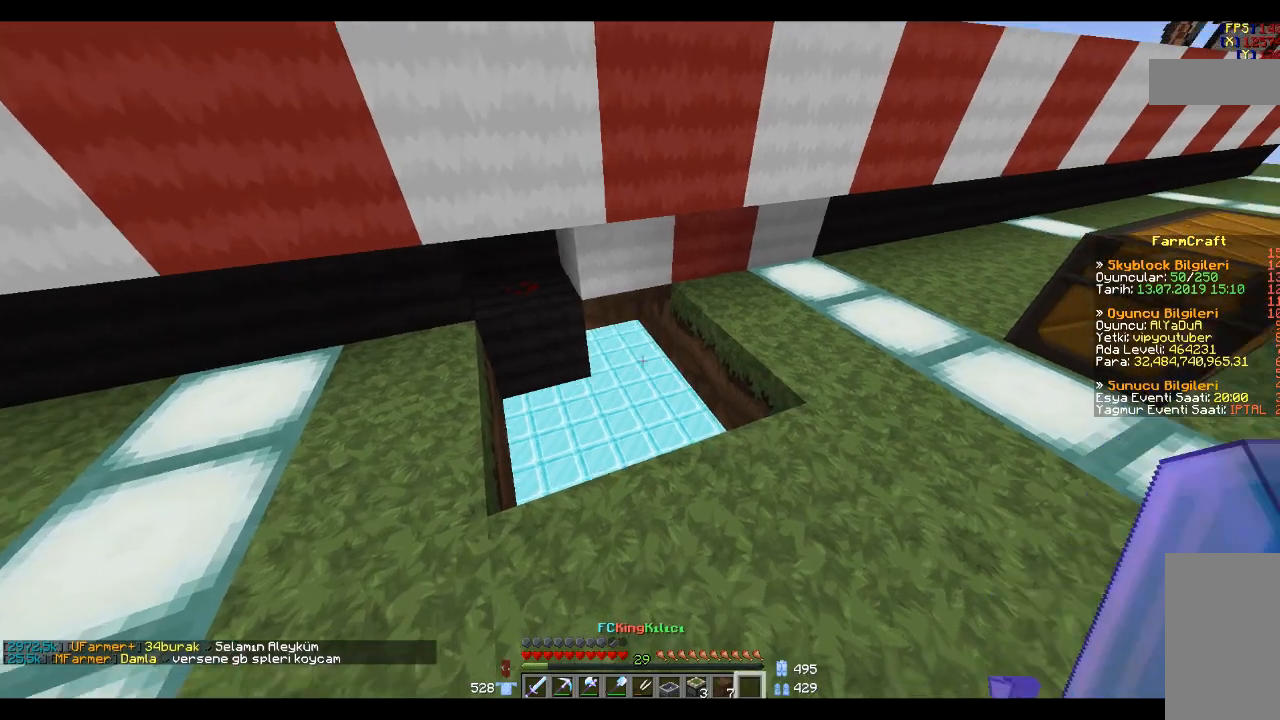
Gameplay with keyboard and mouse; each line is a JSON object with the keys and mouse buttons held at the frame after it. "events" lists presses ("down") and releases ("up") of "a", "d", "s", "space", "w", "mouse_left" and "mouse_right" between this image and that frame as [ms after this image, input, new state], when the widget could be followed in between. "mouse_left", "mouse_right" = the "left", "right" buttons of the "mouse" list. No other keys are recorded. Fast repeated clicks can show as one long hold. Mouse movement is not recorded.
{"keys": [], "mouse": [], "events": [[267, "mouse_right", "down"], [367, "mouse_right", "up"]]}
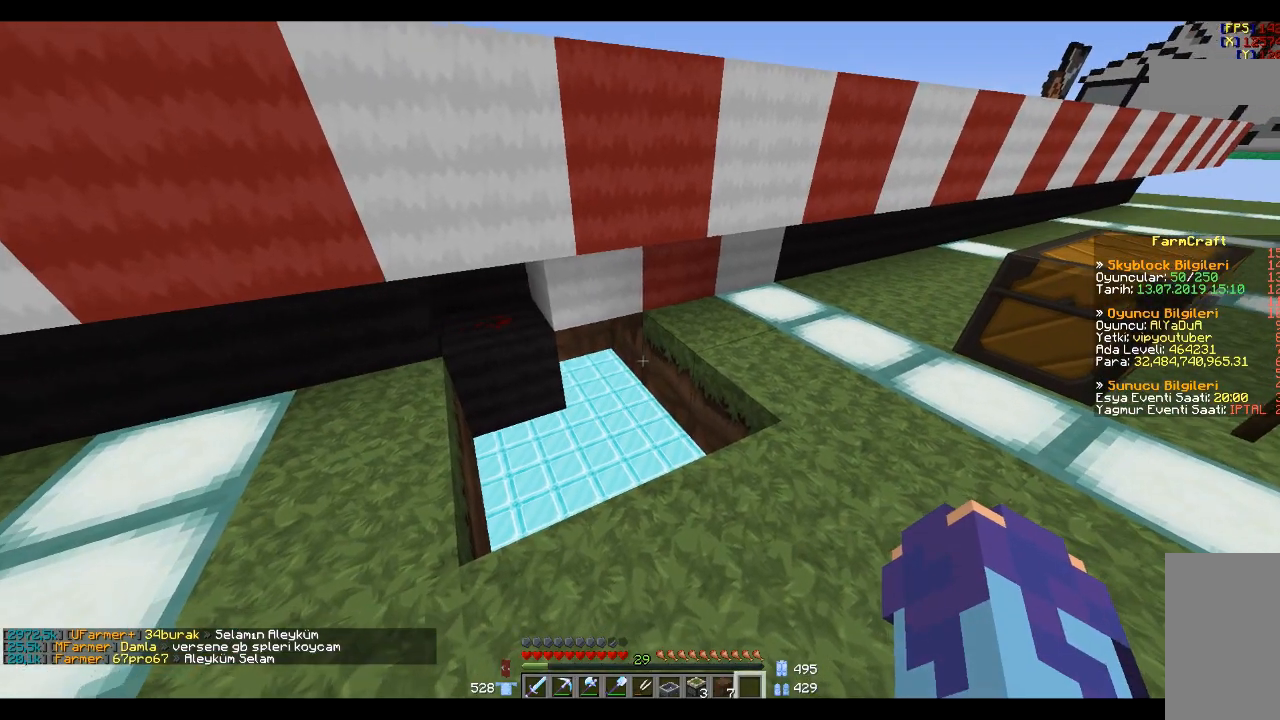
{"keys": [], "mouse": [], "events": [[167, "a", "down"], [233, "w", "down"], [334, "w", "up"], [367, "a", "up"]]}
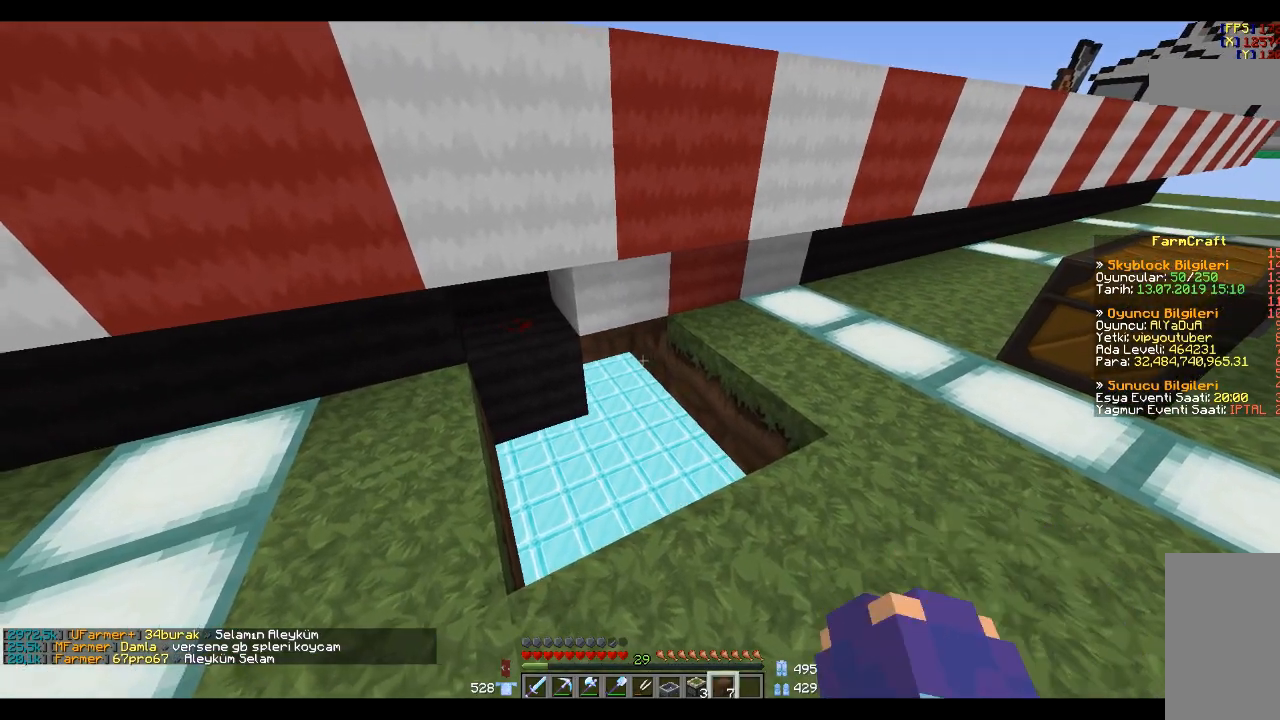
{"keys": [], "mouse": [], "events": [[167, "mouse_right", "down"], [267, "mouse_right", "up"]]}
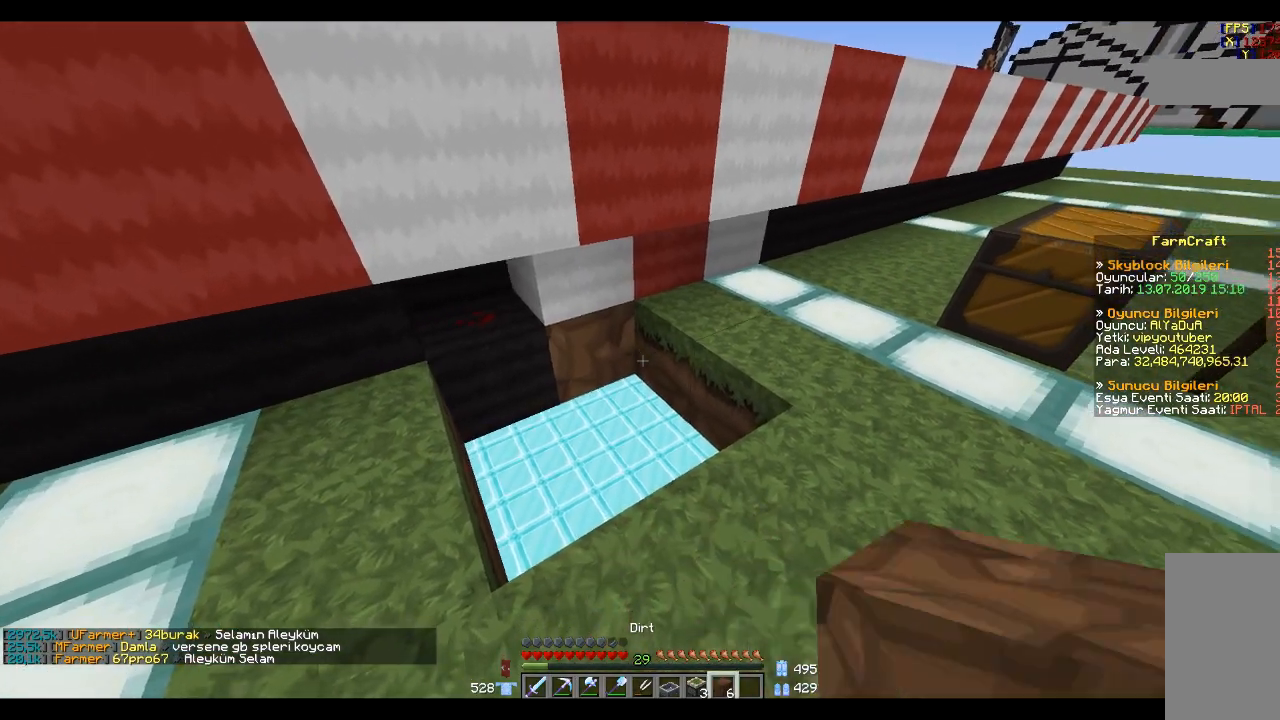
{"keys": [], "mouse": [], "events": [[33, "mouse_right", "down"], [133, "mouse_right", "up"], [233, "mouse_right", "down"], [267, "a", "down"], [334, "mouse_right", "up"], [434, "a", "up"]]}
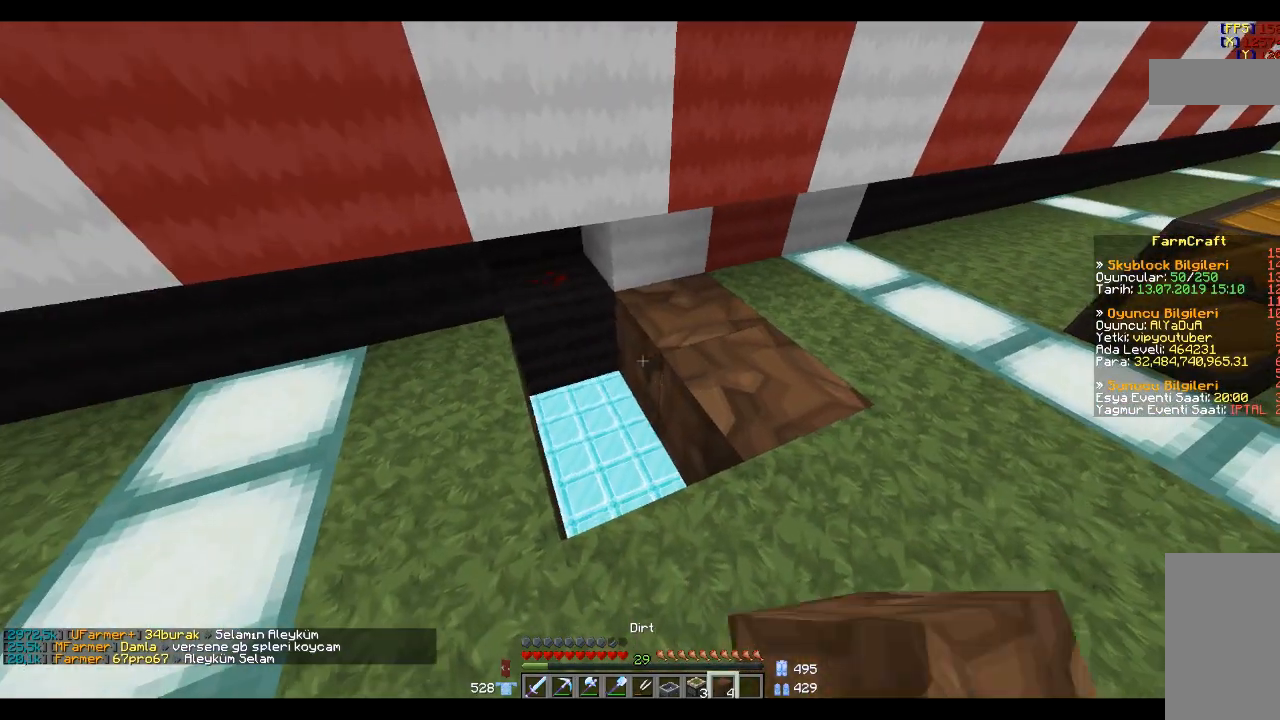
{"keys": [], "mouse": [], "events": [[67, "mouse_right", "down"], [201, "mouse_right", "up"], [234, "a", "down"], [234, "mouse_right", "down"], [367, "a", "up"], [367, "mouse_right", "up"]]}
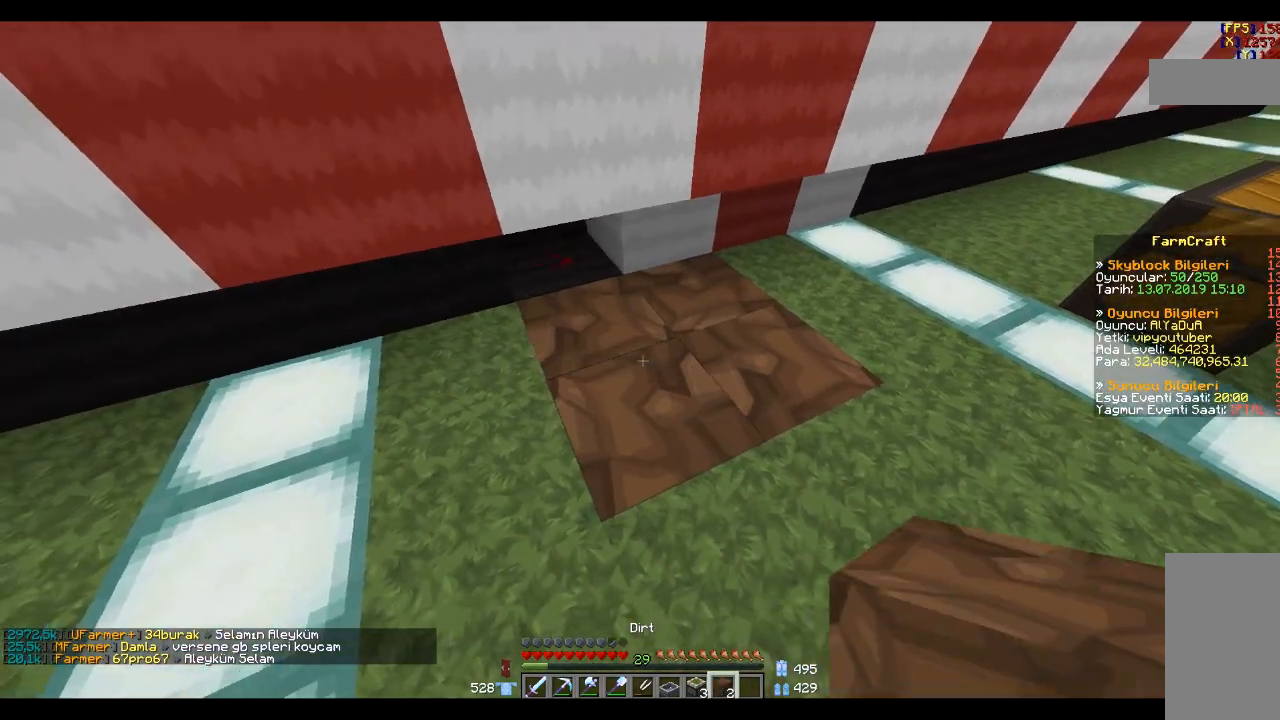
{"keys": [], "mouse": [], "events": [[33, "s", "down"], [200, "s", "up"]]}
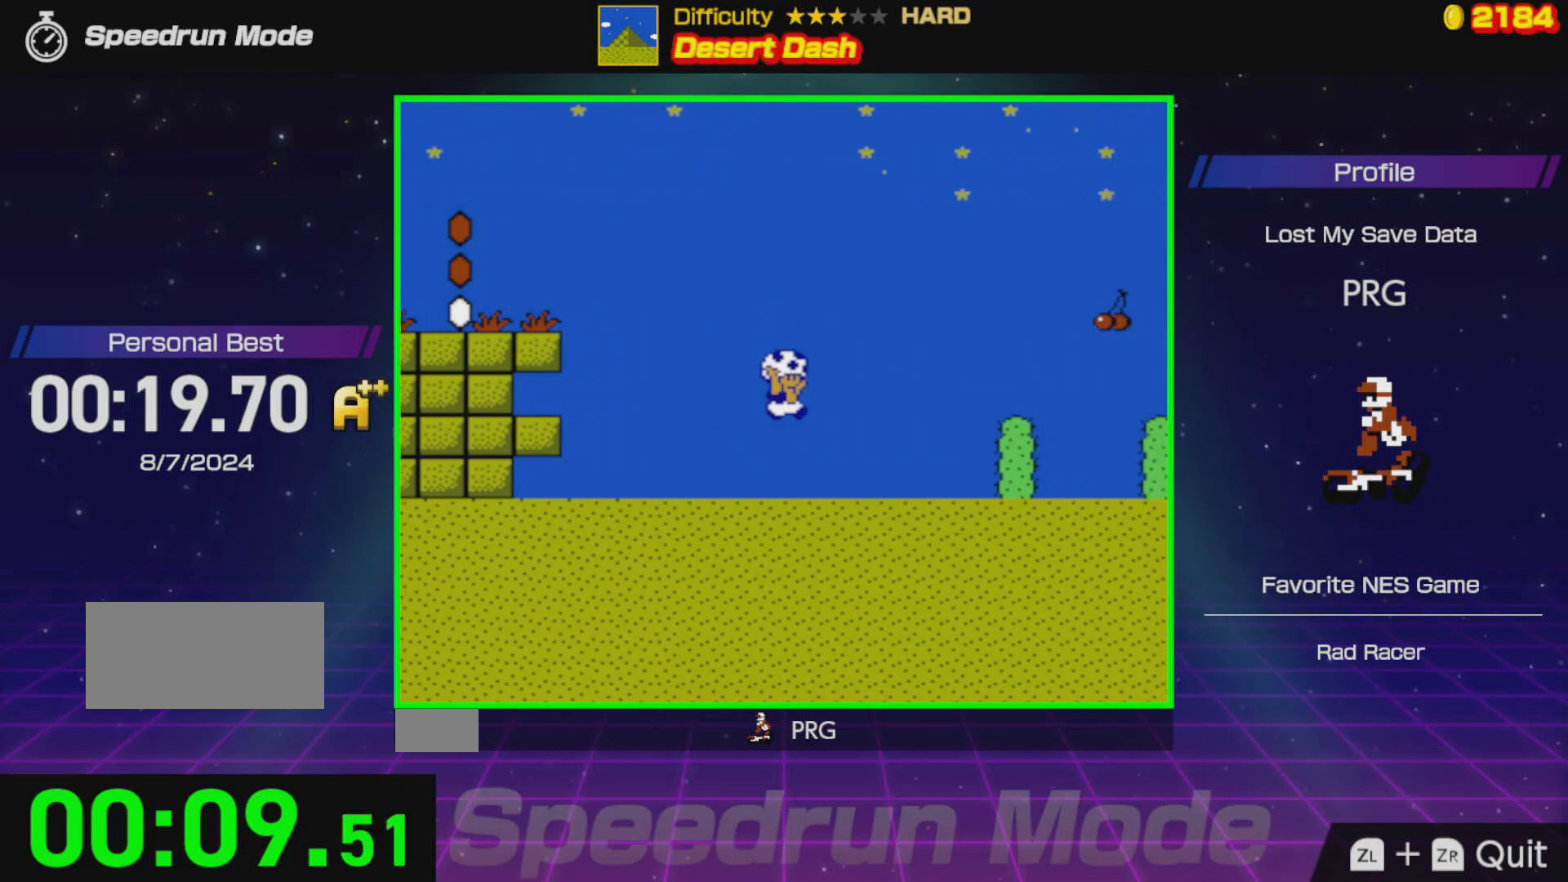
Gameplay with a controller (Nintendo layout); each line is a JSON object with the inputs held at the frame after it. "events" lists button and stick changes between this image and that frame as [ms after this image, input, new state], when the widget could be followed in between. Not read: L3 R3.
{"buttons": ["B", "DPAD_RIGHT"], "events": [[200, "A", "down"], [350, "A", "up"]]}
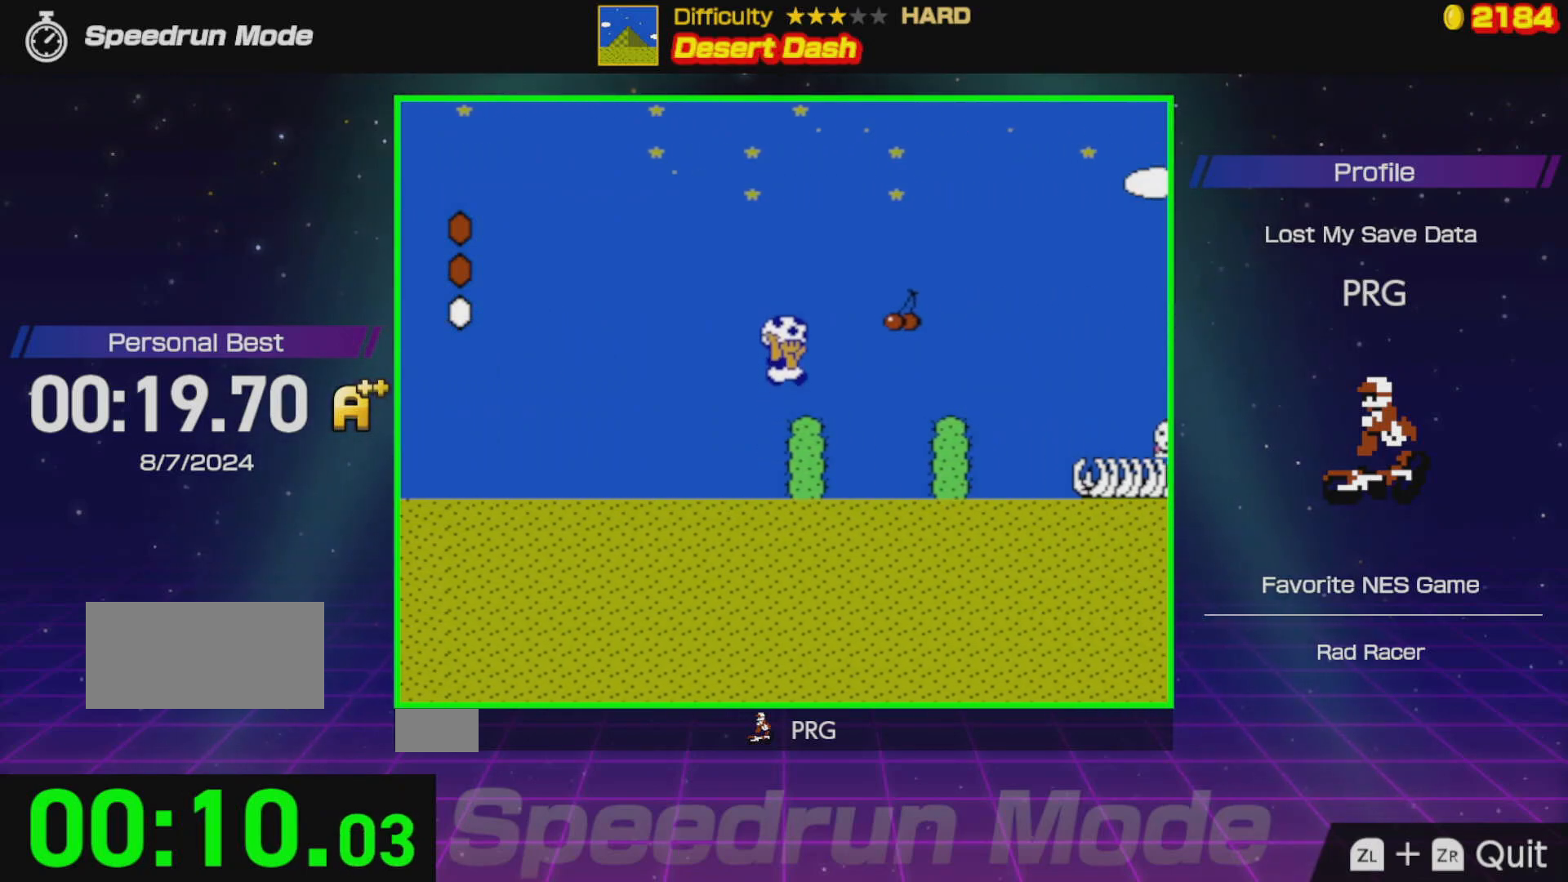
{"buttons": ["B", "DPAD_RIGHT"], "events": [[100, "A", "down"], [250, "A", "up"]]}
════════════════════
◆ **Problem statement**: Would you please retype all the data exactly? Leave out whatever pictures it holds.

◆ **Result of the exercise**:
Gameplay with keyboard and mouse; each line is a JSON object with the keys and mouse buttons held at the frame after it. "events" lists presses ("down") and releases ("up") of "a", "d", "s", "space", "w", "mouse_left" and "mouse_right" between this image and that frame as [ms after this image, input, new state], when the widget could be followed in between. "mouse_left", "mouse_right" = the "left", "right" buttons of the "mouse" list. No other keys are recorded. Fast repeated clicks can show as one long hold. Mouse movement is not recorded.
{"keys": [], "mouse": [], "events": [[267, "mouse_right", "down"], [367, "mouse_right", "up"]]}
{"keys": [], "mouse": [], "events": [[167, "a", "down"], [233, "w", "down"], [334, "w", "up"], [367, "a", "up"]]}
{"keys": [], "mouse": [], "events": [[167, "mouse_right", "down"], [267, "mouse_right", "up"]]}
{"keys": [], "mouse": [], "events": [[33, "mouse_right", "down"], [133, "mouse_right", "up"], [233, "mouse_right", "down"], [267, "a", "down"], [334, "mouse_right", "up"], [434, "a", "up"]]}
{"keys": [], "mouse": [], "events": [[67, "mouse_right", "down"], [201, "mouse_right", "up"], [234, "a", "down"], [234, "mouse_right", "down"], [367, "a", "up"], [367, "mouse_right", "up"]]}
{"keys": [], "mouse": [], "events": [[33, "s", "down"], [200, "s", "up"]]}
Gameplay with a controller (Nintendo layout); each line is a JSON object with the inputs held at the frame after it. "events" lists button and stick changes between this image and that frame as [ms after this image, input, new state], when the widget could be followed in between. Not read: L3 R3.
{"buttons": ["B", "DPAD_RIGHT"], "events": [[200, "A", "down"], [350, "A", "up"]]}
{"buttons": ["B", "DPAD_RIGHT"], "events": [[100, "A", "down"], [250, "A", "up"]]}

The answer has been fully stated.